> _Problem description_:
Reproduce the lines below verbatim, leaving out the pictures.
------------------------
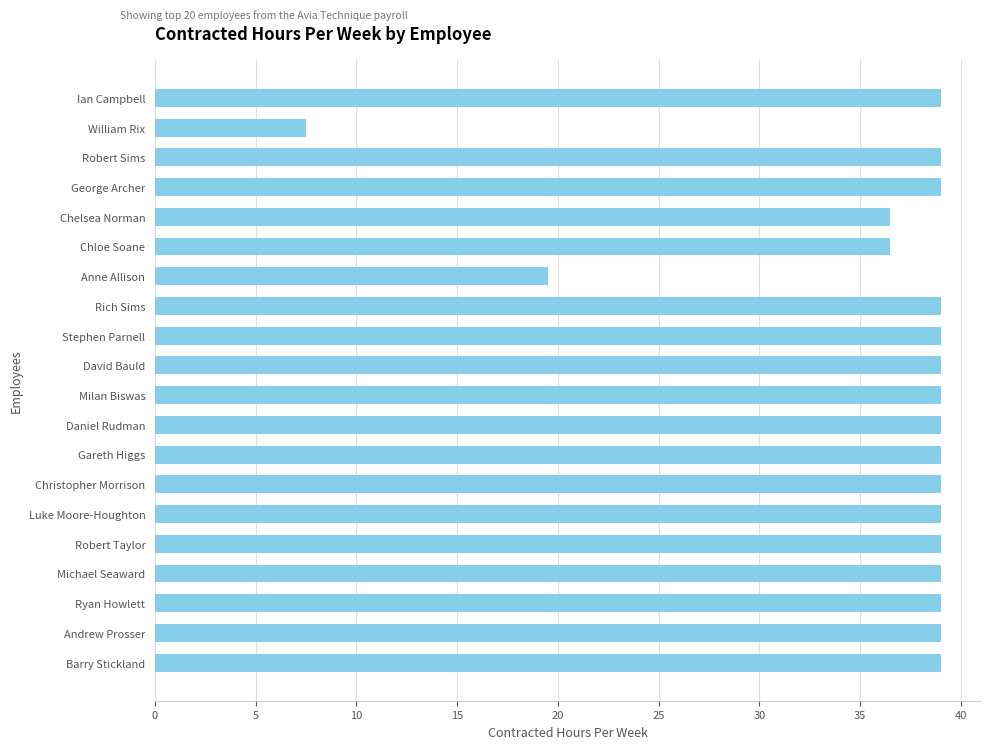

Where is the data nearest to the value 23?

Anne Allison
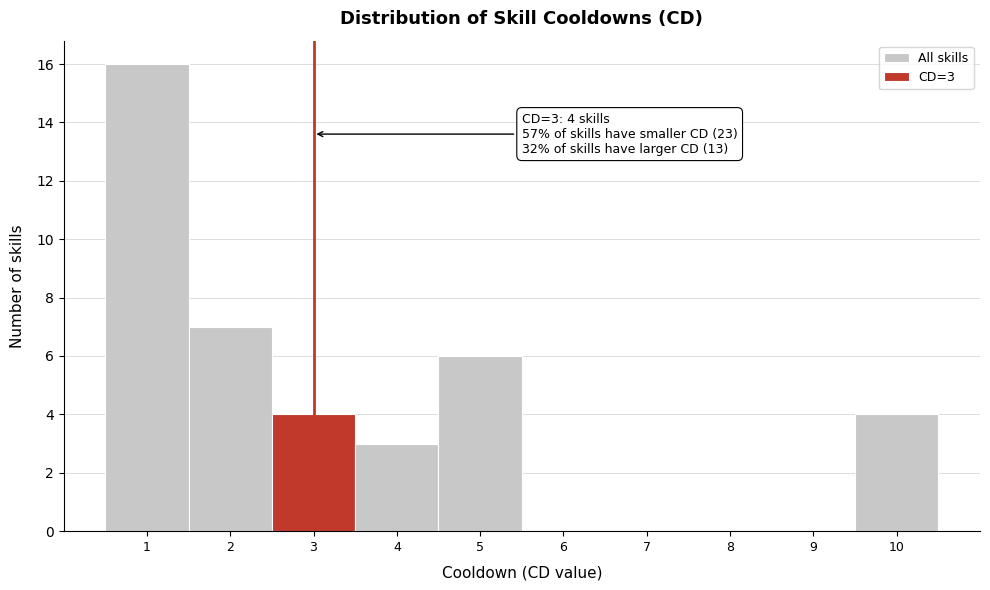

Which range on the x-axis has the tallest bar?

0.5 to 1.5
------------------------
> _Response to this task_:
Where is the data nearest to the value 23?

Anne Allison

Which range on the x-axis has the tallest bar?

0.5 to 1.5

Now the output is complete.